An Insight into the 29th Council of Europe Art Exhibition: ‘Holy Roman Empire of the German Nation 962-1806’

By Alexander Schubert

Journal of the Holy Roman Empire, Vol.1 (2006)

Introduction: The Kulturhistorisches Museum Magdeburg and the Deutsches Historisches Museum in Berlin are preparing the joint exhibition project “Holy Roman Empire of the German Nation 962-1806” for the year 2006. The fact that 2006 is the two hundredth anniversary of the end of the empire provides an excellent occasion for the exhibition. Thus from August 28 to December 10, 2006, the entire history of the empire–from its beginnings under Otto the Great in the year 962 until Emperor Franz II gave up the imperial throne in 1806–will be presented simultaneously at the two exhibition centres in Magdeburg and Berlin. Magdeburg will concentrate on the Middle Ages, Berlin on the modern era. Two hundred years after the demise of the empire, the exhibition will look back at a multi-facetted political structure that grew up in the centre of Europe and existed over the course of many centuries.
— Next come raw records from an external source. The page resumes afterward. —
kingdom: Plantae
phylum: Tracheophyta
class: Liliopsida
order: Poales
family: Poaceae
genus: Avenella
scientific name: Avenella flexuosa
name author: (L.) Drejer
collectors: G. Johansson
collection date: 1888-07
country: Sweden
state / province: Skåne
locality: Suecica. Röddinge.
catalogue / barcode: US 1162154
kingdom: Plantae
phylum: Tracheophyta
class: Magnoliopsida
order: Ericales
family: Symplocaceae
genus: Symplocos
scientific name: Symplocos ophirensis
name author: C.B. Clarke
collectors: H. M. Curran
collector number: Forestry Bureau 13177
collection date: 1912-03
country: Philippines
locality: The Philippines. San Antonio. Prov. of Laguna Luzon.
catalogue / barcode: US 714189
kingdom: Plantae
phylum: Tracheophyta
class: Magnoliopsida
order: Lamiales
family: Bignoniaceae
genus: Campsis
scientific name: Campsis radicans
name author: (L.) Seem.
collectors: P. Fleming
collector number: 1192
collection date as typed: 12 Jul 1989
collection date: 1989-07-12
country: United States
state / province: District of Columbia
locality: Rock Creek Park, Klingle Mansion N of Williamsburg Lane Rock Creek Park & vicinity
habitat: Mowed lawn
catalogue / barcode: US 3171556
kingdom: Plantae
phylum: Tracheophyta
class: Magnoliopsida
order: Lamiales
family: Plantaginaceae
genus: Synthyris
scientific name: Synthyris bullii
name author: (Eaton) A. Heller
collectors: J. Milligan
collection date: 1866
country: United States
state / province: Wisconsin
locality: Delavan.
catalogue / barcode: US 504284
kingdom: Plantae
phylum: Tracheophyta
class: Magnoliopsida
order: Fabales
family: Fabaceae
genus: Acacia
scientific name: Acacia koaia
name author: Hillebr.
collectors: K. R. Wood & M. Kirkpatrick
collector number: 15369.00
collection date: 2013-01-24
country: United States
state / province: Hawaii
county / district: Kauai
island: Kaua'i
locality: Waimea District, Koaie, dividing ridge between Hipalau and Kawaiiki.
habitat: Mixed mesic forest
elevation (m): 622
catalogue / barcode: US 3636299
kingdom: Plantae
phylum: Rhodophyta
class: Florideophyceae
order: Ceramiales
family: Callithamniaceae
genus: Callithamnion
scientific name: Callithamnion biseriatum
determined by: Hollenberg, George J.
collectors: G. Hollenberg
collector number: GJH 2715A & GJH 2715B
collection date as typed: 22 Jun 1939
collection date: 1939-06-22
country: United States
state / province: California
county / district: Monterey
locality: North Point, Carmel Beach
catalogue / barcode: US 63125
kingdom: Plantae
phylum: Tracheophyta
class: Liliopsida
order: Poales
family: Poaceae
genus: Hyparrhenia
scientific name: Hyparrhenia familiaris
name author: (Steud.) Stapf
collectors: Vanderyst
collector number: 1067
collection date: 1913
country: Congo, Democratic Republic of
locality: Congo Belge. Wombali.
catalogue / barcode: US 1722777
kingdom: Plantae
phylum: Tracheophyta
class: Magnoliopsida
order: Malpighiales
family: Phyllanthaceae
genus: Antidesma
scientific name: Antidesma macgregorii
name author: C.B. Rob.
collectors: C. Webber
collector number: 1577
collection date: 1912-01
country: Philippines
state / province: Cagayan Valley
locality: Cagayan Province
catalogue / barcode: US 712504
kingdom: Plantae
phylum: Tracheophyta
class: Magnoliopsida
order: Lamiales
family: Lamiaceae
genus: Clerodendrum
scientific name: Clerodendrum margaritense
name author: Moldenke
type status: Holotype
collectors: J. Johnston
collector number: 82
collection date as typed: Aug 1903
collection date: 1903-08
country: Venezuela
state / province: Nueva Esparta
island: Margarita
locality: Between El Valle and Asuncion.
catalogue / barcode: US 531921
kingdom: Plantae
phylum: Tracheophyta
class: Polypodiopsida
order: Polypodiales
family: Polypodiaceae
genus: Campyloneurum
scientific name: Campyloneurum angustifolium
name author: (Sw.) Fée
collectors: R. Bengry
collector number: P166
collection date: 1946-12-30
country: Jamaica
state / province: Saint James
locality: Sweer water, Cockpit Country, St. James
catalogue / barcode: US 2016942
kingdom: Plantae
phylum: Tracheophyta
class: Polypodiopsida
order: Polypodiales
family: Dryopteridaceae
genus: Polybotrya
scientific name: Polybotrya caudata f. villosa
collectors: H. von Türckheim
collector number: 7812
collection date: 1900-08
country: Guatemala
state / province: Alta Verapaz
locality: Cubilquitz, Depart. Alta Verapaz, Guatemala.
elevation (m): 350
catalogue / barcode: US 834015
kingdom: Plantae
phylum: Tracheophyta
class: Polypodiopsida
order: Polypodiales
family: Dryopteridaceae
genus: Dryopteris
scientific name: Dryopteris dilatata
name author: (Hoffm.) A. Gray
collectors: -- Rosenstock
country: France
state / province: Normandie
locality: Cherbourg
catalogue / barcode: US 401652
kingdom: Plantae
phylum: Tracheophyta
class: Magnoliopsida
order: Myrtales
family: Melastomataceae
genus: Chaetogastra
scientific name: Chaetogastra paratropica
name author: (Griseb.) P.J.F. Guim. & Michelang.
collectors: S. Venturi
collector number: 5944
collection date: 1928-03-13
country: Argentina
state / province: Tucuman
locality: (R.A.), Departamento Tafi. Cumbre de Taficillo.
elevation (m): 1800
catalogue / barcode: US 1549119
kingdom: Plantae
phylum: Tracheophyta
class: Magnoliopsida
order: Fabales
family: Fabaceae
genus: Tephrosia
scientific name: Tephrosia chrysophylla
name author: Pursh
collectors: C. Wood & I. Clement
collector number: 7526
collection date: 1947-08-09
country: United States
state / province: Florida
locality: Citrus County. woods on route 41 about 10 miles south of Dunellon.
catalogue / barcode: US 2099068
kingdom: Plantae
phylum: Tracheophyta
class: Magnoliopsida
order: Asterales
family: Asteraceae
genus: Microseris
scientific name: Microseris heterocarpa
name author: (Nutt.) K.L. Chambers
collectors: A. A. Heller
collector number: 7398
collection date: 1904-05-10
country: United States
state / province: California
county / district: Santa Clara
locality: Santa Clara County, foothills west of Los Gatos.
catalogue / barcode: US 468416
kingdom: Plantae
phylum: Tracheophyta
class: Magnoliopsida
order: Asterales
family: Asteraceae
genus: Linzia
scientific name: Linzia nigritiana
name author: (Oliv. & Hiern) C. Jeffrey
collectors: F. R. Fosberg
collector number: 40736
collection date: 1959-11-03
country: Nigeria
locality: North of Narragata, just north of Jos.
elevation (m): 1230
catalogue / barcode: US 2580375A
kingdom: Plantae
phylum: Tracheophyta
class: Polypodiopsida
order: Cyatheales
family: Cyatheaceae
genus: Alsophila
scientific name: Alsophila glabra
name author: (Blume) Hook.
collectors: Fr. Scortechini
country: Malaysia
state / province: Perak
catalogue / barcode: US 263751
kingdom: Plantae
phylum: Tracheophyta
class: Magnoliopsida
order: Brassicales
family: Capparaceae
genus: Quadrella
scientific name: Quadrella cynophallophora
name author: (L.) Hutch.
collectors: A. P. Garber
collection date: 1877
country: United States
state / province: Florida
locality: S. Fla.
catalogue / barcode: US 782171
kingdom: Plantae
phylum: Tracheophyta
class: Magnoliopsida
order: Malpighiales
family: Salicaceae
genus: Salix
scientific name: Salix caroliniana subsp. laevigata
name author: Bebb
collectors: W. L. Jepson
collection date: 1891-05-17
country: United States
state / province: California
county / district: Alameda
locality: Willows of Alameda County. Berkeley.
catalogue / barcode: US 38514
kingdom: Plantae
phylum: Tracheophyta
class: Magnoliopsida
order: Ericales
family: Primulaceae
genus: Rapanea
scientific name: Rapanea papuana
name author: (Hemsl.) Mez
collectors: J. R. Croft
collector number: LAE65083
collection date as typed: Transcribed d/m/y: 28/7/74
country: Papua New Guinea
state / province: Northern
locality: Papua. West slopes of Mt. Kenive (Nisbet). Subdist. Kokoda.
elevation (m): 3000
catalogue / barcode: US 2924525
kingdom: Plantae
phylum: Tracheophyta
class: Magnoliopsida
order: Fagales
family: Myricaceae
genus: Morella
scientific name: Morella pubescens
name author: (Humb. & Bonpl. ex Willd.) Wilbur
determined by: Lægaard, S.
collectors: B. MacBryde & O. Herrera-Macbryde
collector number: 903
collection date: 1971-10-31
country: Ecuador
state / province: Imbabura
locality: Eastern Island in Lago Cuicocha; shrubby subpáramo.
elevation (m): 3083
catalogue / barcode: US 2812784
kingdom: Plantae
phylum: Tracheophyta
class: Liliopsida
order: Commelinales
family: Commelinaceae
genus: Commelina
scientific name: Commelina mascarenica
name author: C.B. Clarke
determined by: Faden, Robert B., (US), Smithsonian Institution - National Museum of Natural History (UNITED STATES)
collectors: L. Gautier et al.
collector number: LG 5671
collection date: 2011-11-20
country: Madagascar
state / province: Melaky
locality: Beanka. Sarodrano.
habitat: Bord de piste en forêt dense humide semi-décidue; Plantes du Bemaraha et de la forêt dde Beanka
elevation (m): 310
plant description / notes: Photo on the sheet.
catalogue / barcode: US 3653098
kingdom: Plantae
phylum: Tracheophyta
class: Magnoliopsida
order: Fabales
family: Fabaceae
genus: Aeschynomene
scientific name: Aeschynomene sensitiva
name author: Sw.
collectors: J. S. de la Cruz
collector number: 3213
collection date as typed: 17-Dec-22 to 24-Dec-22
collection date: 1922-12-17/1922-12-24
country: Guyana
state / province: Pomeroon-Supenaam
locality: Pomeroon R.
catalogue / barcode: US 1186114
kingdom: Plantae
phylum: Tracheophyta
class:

Yet it is not only a recollection of the end of the empire that makes 2006 an excellent occasion to put on an exhibition about the Holy Roman Empire of the German Nation. The date also proves to be opportune for another reason: the first decade of a new millennium is an appropriate time to review the history of the past thousand years. After such a turning point, many patterns of interpretation in politics, science, and society are subject to re-evaluation from a modern European perspective. This is especially true as a clear view of the Holy Roman Empire of the German Nation was obscured for a long time. The nationalist and national-patriotic attitudes of the 19th and 20th centuries stylized the Holy Roman Empire of the German Nation as the alleged precursor of a “Second” and a “Third Reich,” and medieval and early modern history was ideologically instrumentalized by the National-Socialists to such a degree that the word “Reich” brought to mind only the years from 1933-45, making it almost impossible to deal with the Old Empire in an unbiased way.